**Supplied records**
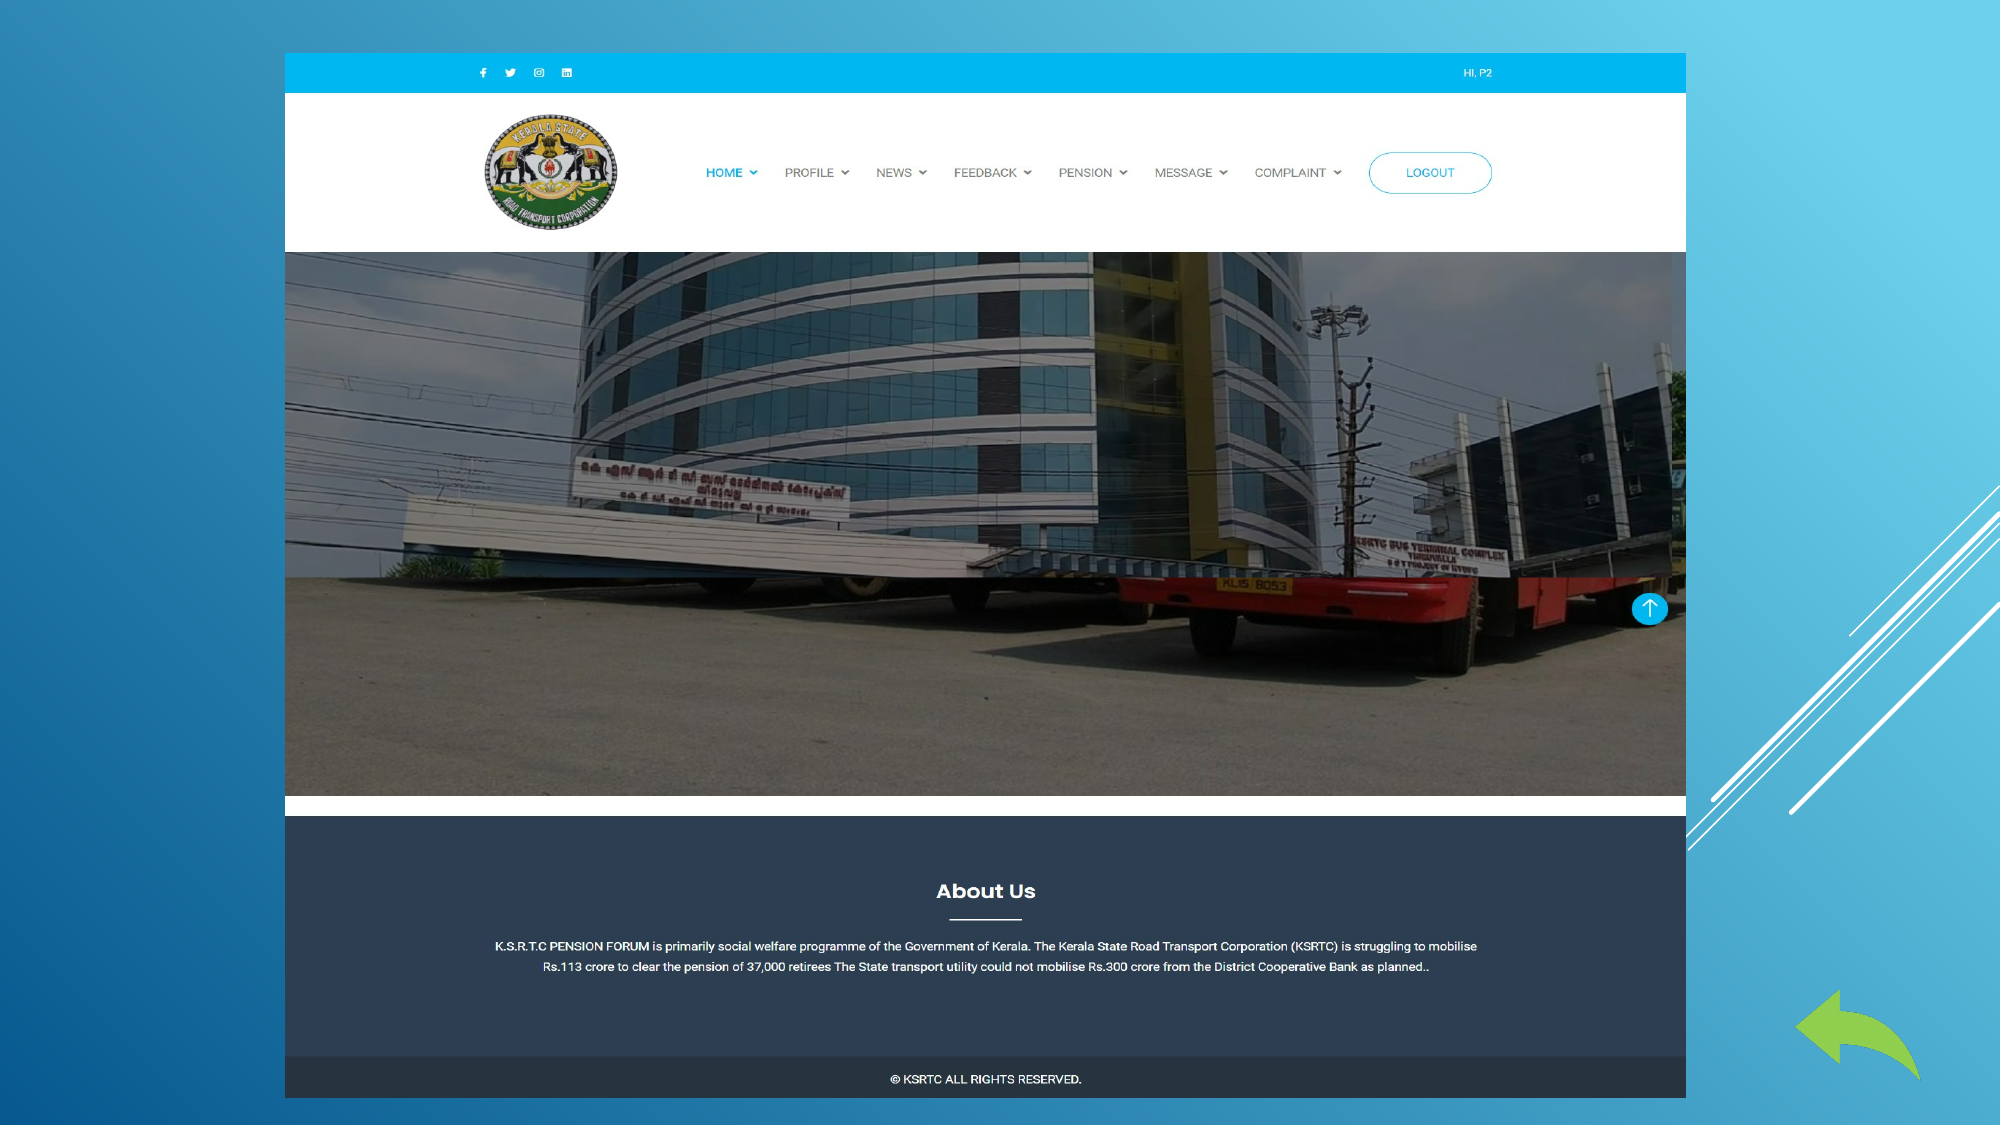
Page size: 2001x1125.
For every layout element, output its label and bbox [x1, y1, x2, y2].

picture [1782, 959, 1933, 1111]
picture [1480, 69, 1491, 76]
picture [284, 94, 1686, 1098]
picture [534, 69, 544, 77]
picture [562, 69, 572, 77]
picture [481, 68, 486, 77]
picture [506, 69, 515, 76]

**What to do**
Copy exactly, please, the span of lines that begins at the line with "For every layout" and ends at the last line of the data, both included.

**Written response**
For every layout element, output its label and bbox [x1, y1, x2, y2].

picture [1782, 959, 1933, 1111]
picture [1480, 69, 1491, 76]
picture [284, 94, 1686, 1098]
picture [534, 69, 544, 77]
picture [562, 69, 572, 77]
picture [481, 68, 486, 77]
picture [506, 69, 515, 76]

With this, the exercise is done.